### COLLECTED MATERIAL
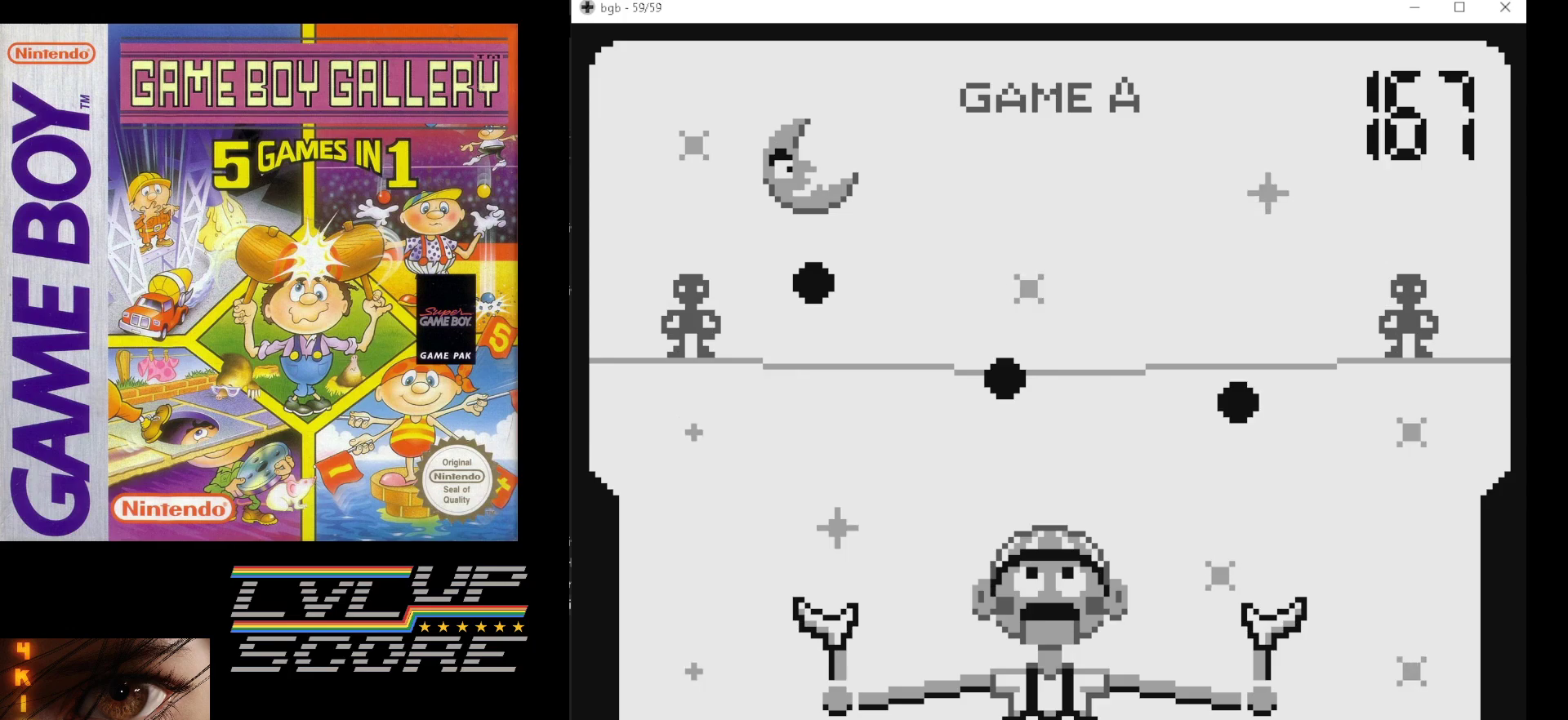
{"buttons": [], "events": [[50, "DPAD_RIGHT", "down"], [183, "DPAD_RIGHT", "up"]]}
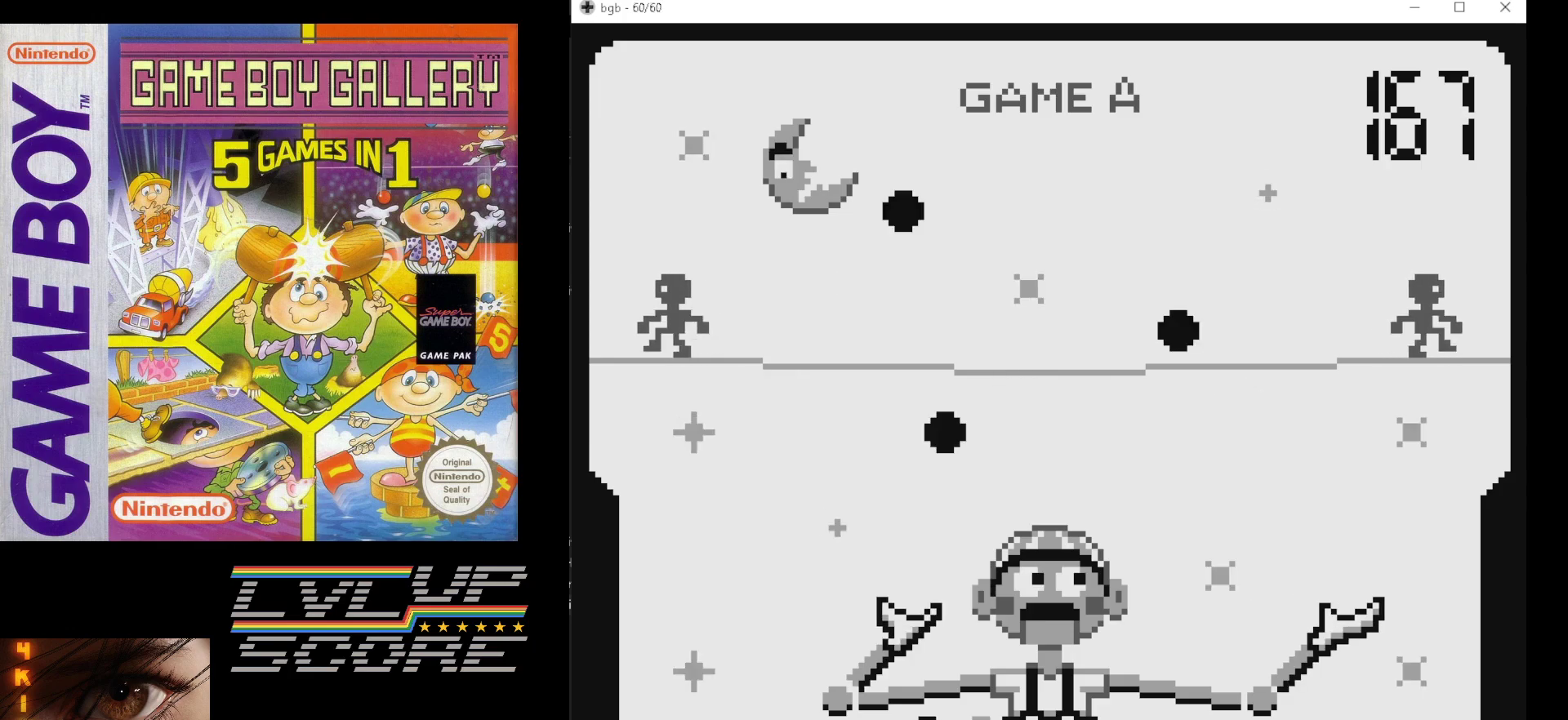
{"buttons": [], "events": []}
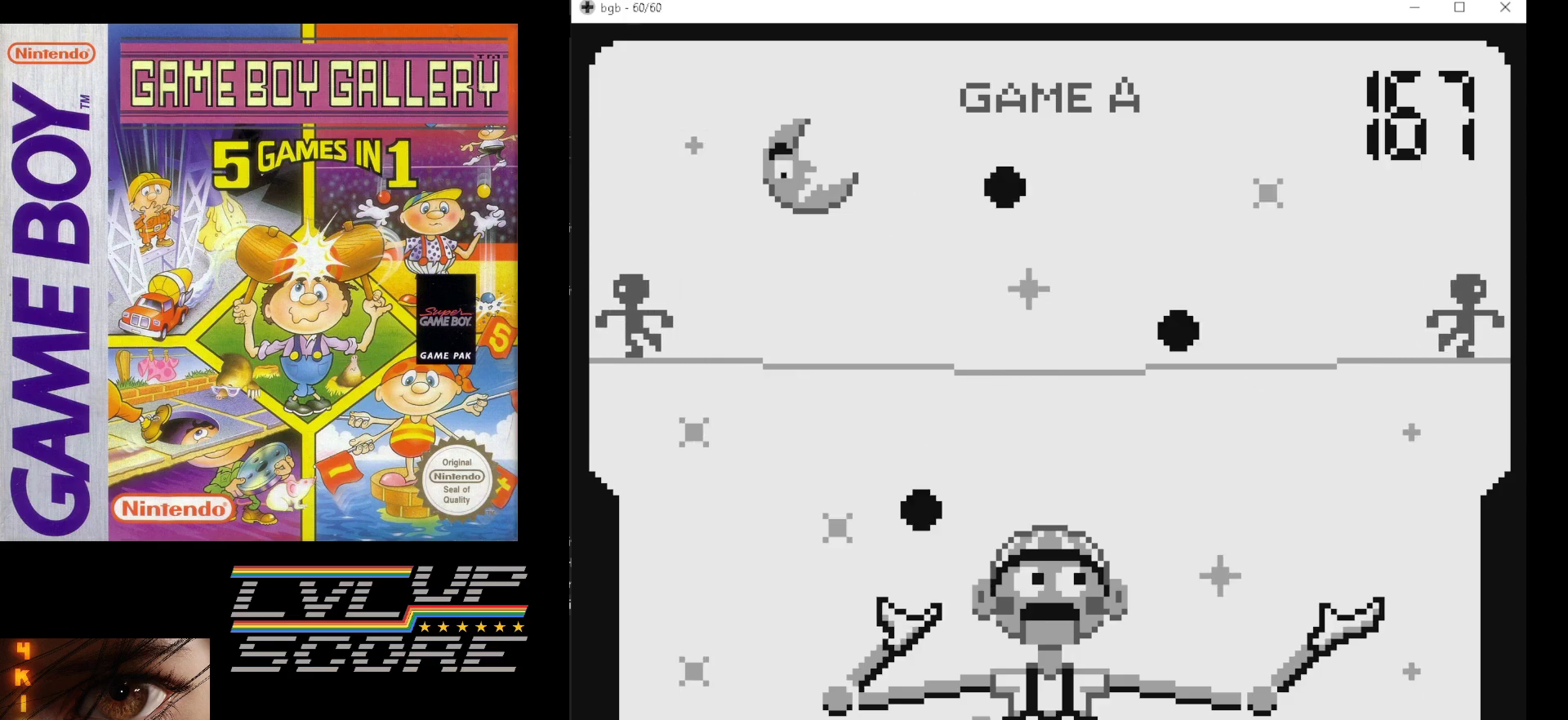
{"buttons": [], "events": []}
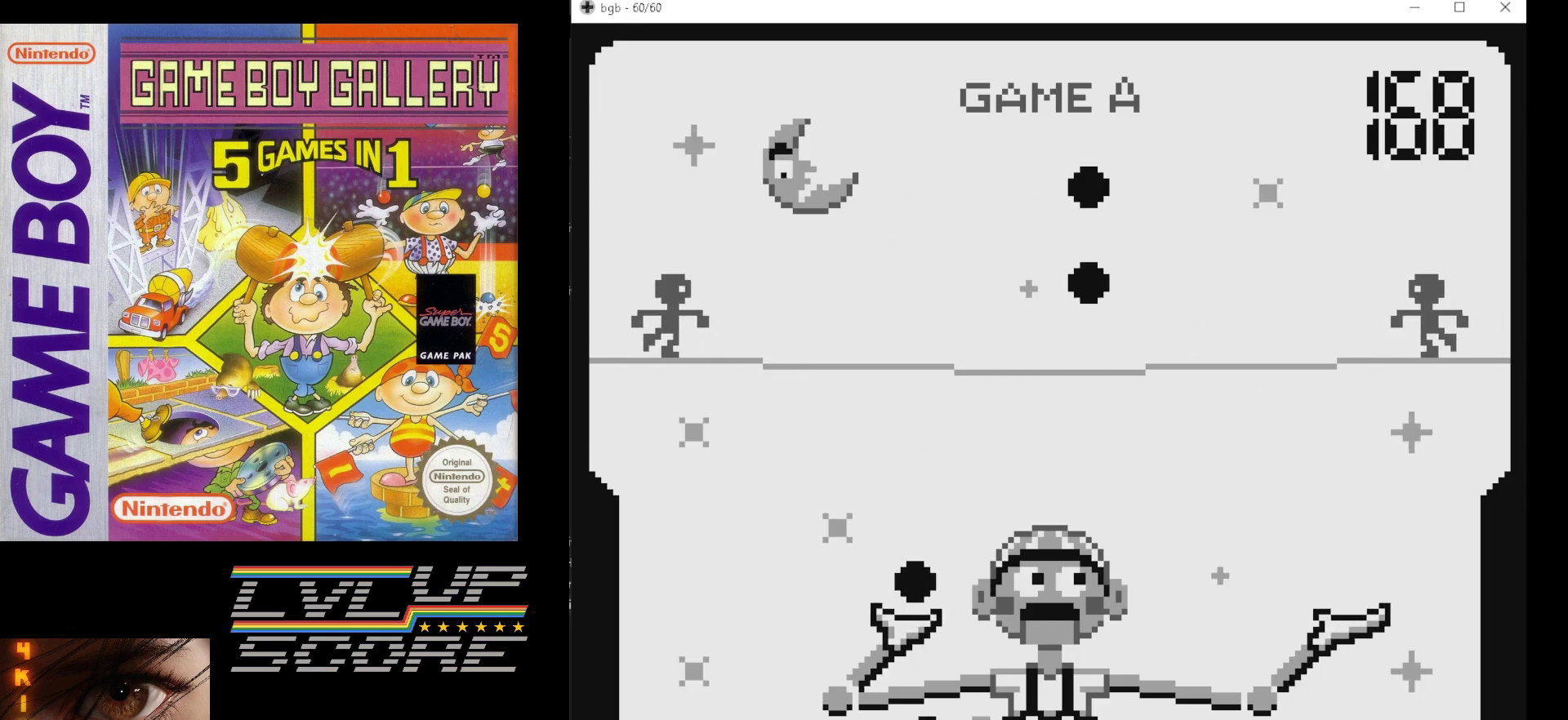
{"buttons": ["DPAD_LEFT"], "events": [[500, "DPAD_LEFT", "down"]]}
######
# [PROBLEM]
Where a line of the data includes the string "down", list that line.

# [TASK ANSWER]
{"buttons": [], "events": [[50, "DPAD_RIGHT", "down"], [183, "DPAD_RIGHT", "up"]]}
{"buttons": ["DPAD_LEFT"], "events": [[500, "DPAD_LEFT", "down"]]}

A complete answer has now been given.